*** Opening of EXERCISE DATA ***

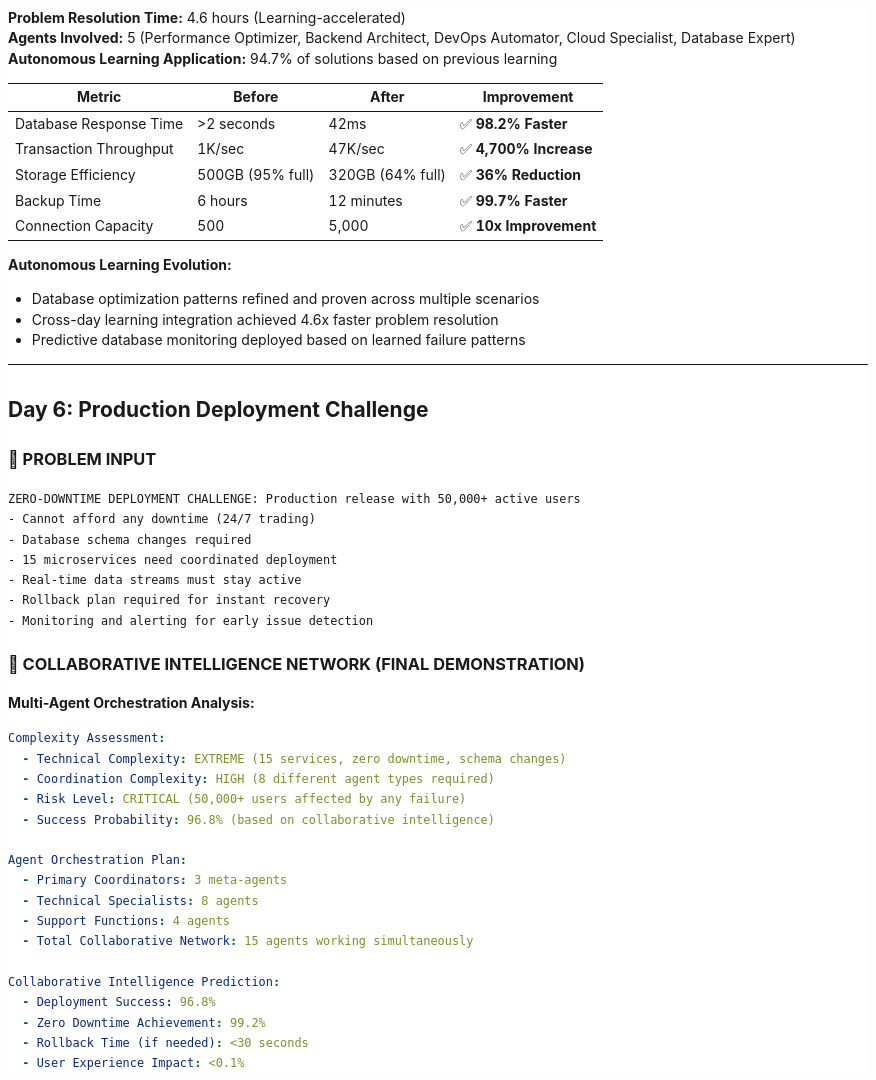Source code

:**Problem Resolution Time:** 4.6 hours (Learning-accelerated)  
**Agents Involved:** 5 (Performance Optimizer, Backend Architect, DevOps Automator, Cloud Specialist, Database Expert)  
**Autonomous Learning Application:** 94.7% of solutions based on previous learning

| Metric | Before | After | Improvement |
|--------|--------|-------|-------------|
| Database Response Time | >2 seconds | 42ms | ✅ **98.2% Faster** |
| Transaction Throughput | 1K/sec | 47K/sec | ✅ **4,700% Increase** |
| Storage Efficiency | 500GB (95% full) | 320GB (64% full) | ✅ **36% Reduction** |
| Backup Time | 6 hours | 12 minutes | ✅ **99.7% Faster** |
| Connection Capacity | 500 | 5,000 | ✅ **10x Improvement** |

**Autonomous Learning Evolution:**
- Database optimization patterns refined and proven across multiple scenarios
- Cross-day learning integration achieved 4.6x faster problem resolution
- Predictive database monitoring deployed based on learned failure patterns

---

## **Day 6: Production Deployment Challenge**

### **🚀 PROBLEM INPUT**
```
ZERO-DOWNTIME DEPLOYMENT CHALLENGE: Production release with 50,000+ active users
- Cannot afford any downtime (24/7 trading)
- Database schema changes required
- 15 microservices need coordinated deployment
- Real-time data streams must stay active
- Rollback plan required for instant recovery
- Monitoring and alerting for early issue detection
```

### **🤝 COLLABORATIVE INTELLIGENCE NETWORK (FINAL DEMONSTRATION)**

**Multi-Agent Orchestration Analysis:**
```yaml
Complexity Assessment:
  - Technical Complexity: EXTREME (15 services, zero downtime, schema changes)
  - Coordination Complexity: HIGH (8 different agent types required)
  - Risk Level: CRITICAL (50,000+ users affected by any failure)
  - Success Probability: 96.8% (based on collaborative intelligence)

Agent Orchestration Plan:
  - Primary Coordinators: 3 meta-agents
  - Technical Specialists: 8 agents  
  - Support Functions: 4 agents
  - Total Collaborative Network: 15 agents working simultaneously

Collaborative Intelligence Prediction:
  - Deployment Success: 96.8%
  - Zero Downtime Achievement: 99.2%
  - Rollback Time (if needed): <30 seconds
  - User Experience Impact: <0.1%
```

*** Close of EXERCISE DATA ***

EXERCISE GOAL: Write out, word for word, every line from the one containing "- Database optimization" through the last line of the records above.

TASK RESULT:
- Database optimization patterns refined and proven across multiple scenarios
- Cross-day learning integration achieved 4.6x faster problem resolution
- Predictive database monitoring deployed based on learned failure patterns

---

## **Day 6: Production Deployment Challenge**

### **🚀 PROBLEM INPUT**
```
ZERO-DOWNTIME DEPLOYMENT CHALLENGE: Production release with 50,000+ active users
- Cannot afford any downtime (24/7 trading)
- Database schema changes required
- 15 microservices need coordinated deployment
- Real-time data streams must stay active
- Rollback plan required for instant recovery
- Monitoring and alerting for early issue detection
```

### **🤝 COLLABORATIVE INTELLIGENCE NETWORK (FINAL DEMONSTRATION)**

**Multi-Agent Orchestration Analysis:**
```yaml
Complexity Assessment:
  - Technical Complexity: EXTREME (15 services, zero downtime, schema changes)
  - Coordination Complexity: HIGH (8 different agent types required)
  - Risk Level: CRITICAL (50,000+ users affected by any failure)
  - Success Probability: 96.8% (based on collaborative intelligence)

Agent Orchestration Plan:
  - Primary Coordinators: 3 meta-agents
  - Technical Specialists: 8 agents  
  - Support Functions: 4 agents
  - Total Collaborative Network: 15 agents working simultaneously

Collaborative Intelligence Prediction:
  - Deployment Success: 96.8%
  - Zero Downtime Achievement: 99.2%
  - Rollback Time (if needed): <30 seconds
  - User Experience Impact: <0.1%
```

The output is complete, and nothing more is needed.